Establishment and biological characteristics of acquired gefitinib resistance in cell line NCI-H1975/gefinitib-resistant with epidermal growth factor receptor T790M mutation.

Non‑small cell lung cancer (NSCLC) cells harboring mutations in the epidermal growth factor receptor (EGFR) gene initially respond well to EGFR tyrosine kinase inhibitors (TKI), including gefitinib. However the tumor cells will invariably develop acquired resistance to the drug. The EGFR T790M mutation is generally considered to be the molecular genetic basis of acquired TKI resistance. The present study aimed to explore how the T790M mutation induces tumor cells to escape inhibition by TKI treatment. An acquired gefitinib‑resistant cell line (NCI‑H1975/GR) was generated from the NCI‑H1975 human NSCLC cell line, which harbors the sensitive L858R and resistant T790M mutations of EGFR. The resistant cell line was established by exposing the cells intermittently to increasing concentrations of gefitinib. The mechanisms by which NSCLC acquires resistance to TKIs based on the T790M mutation, were investigated by detecting the protein expression levels of the EGFR/Kirsten rat sarcoma viral oncogene homolog (KRAS)/v‑Raf murine sarcoma viral oncogene homolog B (BRAF) transduction pathway, and epithelial‑mesenchymal transition (EMT) with immunocytochemistry. The resistance of the NCI‑H1975/GR cells to gefitinib was 2.009‑fold, as compared with the parent cells; however, the protein expression levels of EGFR, KRAS and BRAF were lower in the resistant cells. Some mesenchymal morphology was observed in the NCI‑H1975/GR cells, alongside a decreasing E‑cadherin expression and increasing vimentin expression. These results suggest that the reactivation of the EGFR/KRAS/BRAF transduction pathway was not detected in the NCI‑H1975/GR cells. EMT may have an important role in the development of acquired resistance to EGFR‑TKIs in NSCLC cells with sensitivity and resistance mutations.

## DATASET
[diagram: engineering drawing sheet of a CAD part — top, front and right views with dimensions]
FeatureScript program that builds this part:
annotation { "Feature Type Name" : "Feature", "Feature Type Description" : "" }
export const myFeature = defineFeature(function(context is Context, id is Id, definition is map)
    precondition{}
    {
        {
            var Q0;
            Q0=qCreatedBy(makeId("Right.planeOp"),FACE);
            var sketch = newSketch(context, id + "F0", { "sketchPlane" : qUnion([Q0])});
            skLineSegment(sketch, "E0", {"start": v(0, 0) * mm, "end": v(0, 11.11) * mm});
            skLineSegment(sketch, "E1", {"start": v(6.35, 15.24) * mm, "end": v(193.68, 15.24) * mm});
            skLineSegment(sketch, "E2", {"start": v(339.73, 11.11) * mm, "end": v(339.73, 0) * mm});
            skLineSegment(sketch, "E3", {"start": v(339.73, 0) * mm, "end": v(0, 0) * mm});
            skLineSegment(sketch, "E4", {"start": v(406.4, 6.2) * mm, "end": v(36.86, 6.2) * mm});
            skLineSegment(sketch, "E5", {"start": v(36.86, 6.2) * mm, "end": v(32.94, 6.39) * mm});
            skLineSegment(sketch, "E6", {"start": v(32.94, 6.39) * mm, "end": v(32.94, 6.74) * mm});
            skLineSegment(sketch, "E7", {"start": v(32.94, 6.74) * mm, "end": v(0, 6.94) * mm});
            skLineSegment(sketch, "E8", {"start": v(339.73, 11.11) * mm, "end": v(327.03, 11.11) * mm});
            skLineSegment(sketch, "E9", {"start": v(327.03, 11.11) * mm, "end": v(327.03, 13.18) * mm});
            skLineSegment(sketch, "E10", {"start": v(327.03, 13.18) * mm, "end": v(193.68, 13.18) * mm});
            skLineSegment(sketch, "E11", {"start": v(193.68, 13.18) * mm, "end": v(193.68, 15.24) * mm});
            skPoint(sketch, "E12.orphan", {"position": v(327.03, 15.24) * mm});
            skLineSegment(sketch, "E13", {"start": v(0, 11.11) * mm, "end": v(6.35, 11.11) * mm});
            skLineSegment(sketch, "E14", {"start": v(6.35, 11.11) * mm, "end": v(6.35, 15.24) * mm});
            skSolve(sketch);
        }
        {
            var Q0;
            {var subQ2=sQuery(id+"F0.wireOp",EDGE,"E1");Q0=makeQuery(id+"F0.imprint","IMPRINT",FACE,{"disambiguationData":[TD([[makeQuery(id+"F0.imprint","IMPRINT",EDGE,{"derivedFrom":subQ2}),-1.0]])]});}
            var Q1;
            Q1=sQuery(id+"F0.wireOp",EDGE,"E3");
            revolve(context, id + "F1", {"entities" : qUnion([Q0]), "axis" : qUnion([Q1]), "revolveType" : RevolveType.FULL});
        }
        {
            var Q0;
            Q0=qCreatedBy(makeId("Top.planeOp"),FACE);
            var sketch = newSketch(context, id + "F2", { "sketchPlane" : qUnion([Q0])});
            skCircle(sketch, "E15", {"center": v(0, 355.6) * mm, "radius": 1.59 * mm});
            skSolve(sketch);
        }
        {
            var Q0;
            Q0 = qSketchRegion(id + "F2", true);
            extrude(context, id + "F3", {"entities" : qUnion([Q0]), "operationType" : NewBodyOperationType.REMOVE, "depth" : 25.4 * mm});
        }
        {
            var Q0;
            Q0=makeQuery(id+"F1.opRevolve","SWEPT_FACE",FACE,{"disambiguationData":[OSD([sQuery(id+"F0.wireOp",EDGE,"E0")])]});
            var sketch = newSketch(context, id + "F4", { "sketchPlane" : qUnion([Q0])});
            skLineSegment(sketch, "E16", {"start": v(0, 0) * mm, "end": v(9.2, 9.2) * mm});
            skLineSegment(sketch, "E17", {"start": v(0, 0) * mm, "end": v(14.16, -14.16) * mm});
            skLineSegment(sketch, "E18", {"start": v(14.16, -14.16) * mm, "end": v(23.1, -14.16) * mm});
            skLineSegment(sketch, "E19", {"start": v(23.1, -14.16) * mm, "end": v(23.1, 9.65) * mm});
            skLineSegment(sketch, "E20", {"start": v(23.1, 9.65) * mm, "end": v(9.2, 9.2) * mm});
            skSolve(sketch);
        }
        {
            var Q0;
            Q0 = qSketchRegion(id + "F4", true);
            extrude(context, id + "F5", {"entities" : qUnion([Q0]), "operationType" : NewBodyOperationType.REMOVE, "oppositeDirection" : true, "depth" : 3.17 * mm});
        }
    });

## TASKS TO CARRY OUT
1) Reproduce the gefitinib resistance abstract from the words "Establishment and biological" through "receptor T790M mutation.", switching "Establishment" to "Development".
2) According to the gefitinib resistance abstract, how resistant to gefitinib were the NCI‑H1975/GR cells compared with the parent cells?

## EXPECTED OUTPUTS
1)
Development and biological characteristics of acquired gefitinib resistance in cell line NCI-H1975/gefinitib-resistant with epidermal growth factor receptor T790M mutation.

2) They were 2.009‑fold as resistant as the parent cells.